Not only is there a desire to participate in fixing another individual, but many of us, not  specifically women, designate the desire to fix as a branch of seeing one's potential. After  existing on this earth for a good bit of time now, I have realized that we, as women, as humans,  as lovers, as independents - actively devote meaning to this potential that we see. Let me  break it to you all - the potential is not real. I don’t approach this statement from a pessimistic  perspective from years of built-up resentment but rather from the perspective of reality.

We  yearn for potential- the premise as to why those who have so much clarity are stooped time and time again by this idea of what they “want” someone to be. The term potential has a clever  way of skewing what is just broken. People will often tell you everything you need to know -  whether it was explicitly vocalized or not. I cannot tell you how many times I have looked at a  loved one and have known exactly what they are capable of achieving. At the end of the day, someone else’s potential is not about you. Sure, a third-party vantage point does not hurt in  seeing what someone is capable of. However, the fulfillment of said potential is ultimately up to  the individual in which it is geared towards.  

“At the end of the day, someone else’s potential is not about you.”

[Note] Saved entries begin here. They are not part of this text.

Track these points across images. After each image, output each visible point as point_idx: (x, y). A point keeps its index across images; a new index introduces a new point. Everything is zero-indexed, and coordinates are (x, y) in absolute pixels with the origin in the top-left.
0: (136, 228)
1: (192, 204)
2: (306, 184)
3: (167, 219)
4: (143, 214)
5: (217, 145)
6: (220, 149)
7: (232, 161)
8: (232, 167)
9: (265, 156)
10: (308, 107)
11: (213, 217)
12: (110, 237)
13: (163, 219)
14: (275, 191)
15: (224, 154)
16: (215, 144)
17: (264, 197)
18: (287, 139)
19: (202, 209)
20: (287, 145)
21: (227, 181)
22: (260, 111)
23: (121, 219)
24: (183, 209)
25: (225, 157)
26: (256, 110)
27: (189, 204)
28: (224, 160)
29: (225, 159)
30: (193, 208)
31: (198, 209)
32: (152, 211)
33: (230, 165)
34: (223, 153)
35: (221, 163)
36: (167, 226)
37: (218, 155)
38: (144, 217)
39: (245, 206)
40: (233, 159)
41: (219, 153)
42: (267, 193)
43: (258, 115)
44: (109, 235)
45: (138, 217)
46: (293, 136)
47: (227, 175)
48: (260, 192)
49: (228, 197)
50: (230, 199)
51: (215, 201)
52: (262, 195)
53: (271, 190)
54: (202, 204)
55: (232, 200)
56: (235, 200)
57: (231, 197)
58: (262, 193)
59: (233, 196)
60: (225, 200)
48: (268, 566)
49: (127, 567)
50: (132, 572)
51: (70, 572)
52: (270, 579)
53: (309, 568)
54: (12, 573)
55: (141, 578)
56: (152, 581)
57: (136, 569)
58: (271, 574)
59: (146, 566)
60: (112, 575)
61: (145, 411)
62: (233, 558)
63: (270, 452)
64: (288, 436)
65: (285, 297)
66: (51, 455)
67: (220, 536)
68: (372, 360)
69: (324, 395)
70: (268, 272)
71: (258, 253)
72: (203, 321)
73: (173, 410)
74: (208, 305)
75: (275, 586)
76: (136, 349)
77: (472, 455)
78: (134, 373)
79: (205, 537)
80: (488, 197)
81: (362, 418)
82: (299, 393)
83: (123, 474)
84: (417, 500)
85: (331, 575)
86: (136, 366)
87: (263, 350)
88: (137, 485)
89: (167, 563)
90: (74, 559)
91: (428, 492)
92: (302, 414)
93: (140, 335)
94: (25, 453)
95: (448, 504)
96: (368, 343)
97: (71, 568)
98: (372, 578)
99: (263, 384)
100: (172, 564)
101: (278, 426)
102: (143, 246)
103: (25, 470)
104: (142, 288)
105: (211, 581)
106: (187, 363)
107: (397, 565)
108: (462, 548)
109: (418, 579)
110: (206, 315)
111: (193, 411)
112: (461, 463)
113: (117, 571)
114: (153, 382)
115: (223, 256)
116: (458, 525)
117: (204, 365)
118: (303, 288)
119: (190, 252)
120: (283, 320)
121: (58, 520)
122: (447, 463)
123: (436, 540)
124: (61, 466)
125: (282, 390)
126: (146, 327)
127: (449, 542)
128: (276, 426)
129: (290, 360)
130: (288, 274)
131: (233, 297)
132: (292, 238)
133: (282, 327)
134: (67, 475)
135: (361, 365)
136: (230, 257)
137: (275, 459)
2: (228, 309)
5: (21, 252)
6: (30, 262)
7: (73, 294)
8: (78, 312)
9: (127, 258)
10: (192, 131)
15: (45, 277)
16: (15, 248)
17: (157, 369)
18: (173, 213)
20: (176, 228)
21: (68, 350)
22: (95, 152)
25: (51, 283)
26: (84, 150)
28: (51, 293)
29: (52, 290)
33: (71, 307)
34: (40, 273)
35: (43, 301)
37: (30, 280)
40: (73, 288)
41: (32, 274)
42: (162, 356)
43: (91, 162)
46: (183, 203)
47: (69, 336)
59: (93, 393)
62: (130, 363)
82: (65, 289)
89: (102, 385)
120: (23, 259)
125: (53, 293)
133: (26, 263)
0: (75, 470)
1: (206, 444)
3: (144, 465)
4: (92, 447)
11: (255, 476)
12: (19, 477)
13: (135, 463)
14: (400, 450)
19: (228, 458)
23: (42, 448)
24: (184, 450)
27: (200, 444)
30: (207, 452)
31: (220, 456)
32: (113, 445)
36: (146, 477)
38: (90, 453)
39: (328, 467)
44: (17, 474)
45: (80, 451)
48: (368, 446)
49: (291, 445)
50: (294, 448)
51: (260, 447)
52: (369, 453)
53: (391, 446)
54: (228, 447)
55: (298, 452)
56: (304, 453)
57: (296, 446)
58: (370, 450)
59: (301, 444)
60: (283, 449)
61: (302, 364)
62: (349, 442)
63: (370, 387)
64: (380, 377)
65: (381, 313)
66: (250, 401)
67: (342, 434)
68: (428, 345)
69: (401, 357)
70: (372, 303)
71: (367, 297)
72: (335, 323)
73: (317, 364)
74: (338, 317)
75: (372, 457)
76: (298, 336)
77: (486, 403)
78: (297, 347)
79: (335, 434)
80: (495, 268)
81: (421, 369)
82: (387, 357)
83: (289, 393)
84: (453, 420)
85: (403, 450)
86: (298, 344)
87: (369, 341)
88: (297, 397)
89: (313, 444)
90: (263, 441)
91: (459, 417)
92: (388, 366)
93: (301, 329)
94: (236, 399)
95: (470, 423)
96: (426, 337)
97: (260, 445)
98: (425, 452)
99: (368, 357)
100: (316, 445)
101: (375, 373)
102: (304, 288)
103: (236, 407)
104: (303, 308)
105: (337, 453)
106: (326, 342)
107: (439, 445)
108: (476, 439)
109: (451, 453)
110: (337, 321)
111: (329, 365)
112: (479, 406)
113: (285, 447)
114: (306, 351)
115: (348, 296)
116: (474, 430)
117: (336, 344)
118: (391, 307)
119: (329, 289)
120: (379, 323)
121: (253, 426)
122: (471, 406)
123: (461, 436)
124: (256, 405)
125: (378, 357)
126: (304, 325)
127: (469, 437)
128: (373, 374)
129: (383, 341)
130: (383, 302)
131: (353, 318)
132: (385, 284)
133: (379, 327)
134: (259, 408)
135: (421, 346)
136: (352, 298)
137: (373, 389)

To those great women who can see so clearly - I see you too. I only see you because I am one of you. Do not let the world diminish your steadfast, fierce independence, and surely do not let it dictate how you can love. On the other hand, regardless of the clarity, you claim to possess, I beg you to not allow the hope and potential you see in other individuals take away from your  ethereal nature. These people need you, but it is also these people who will summon you to fix  them into the potential they never even asked for.  

After all, you are a muse - do not be afraid to stand alone. Let them follow after you for once.